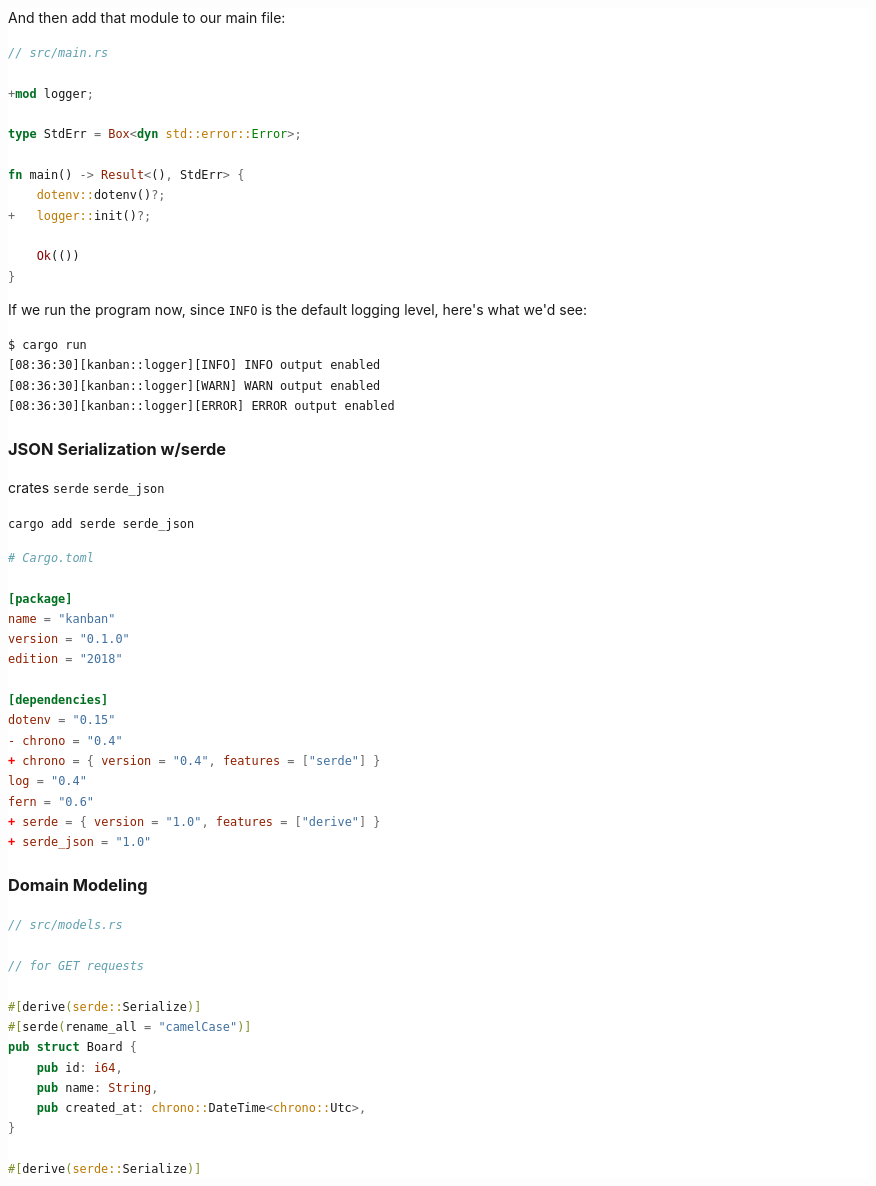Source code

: And then add that module to our main file:

```rust
// src/main.rs

+mod logger;

type StdErr = Box<dyn std::error::Error>;

fn main() -> Result<(), StdErr> {
    dotenv::dotenv()?;
+   logger::init()?;

    Ok(())
}
```

If we run the program now, since `INFO` is the default logging level, here's what we'd see:

```bash
$ cargo run
[08:36:30][kanban::logger][INFO] INFO output enabled
[08:36:30][kanban::logger][WARN] WARN output enabled
[08:36:30][kanban::logger][ERROR] ERROR output enabled
```

### JSON Serialization w/serde

crates `serde` `serde_json`

```bash
cargo add serde serde_json
```

```toml
# Cargo.toml

[package]
name = "kanban"
version = "0.1.0"
edition = "2018"

[dependencies]
dotenv = "0.15"
- chrono = "0.4"
+ chrono = { version = "0.4", features = ["serde"] }
log = "0.4"
fern = "0.6"
+ serde = { version = "1.0", features = ["derive"] }
+ serde_json = "1.0"
```

### Domain Modeling

```rust
// src/models.rs

// for GET requests

#[derive(serde::Serialize)]
#[serde(rename_all = "camelCase")]
pub struct Board {
    pub id: i64,
    pub name: String,
    pub created_at: chrono::DateTime<chrono::Utc>,
}

#[derive(serde::Serialize)]
```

........

## ASSIGNMENT:
Considering only lines that hold the word "enabled", work out how many appear in the listing above and give that number only.

## YOUR RESPONSE:
3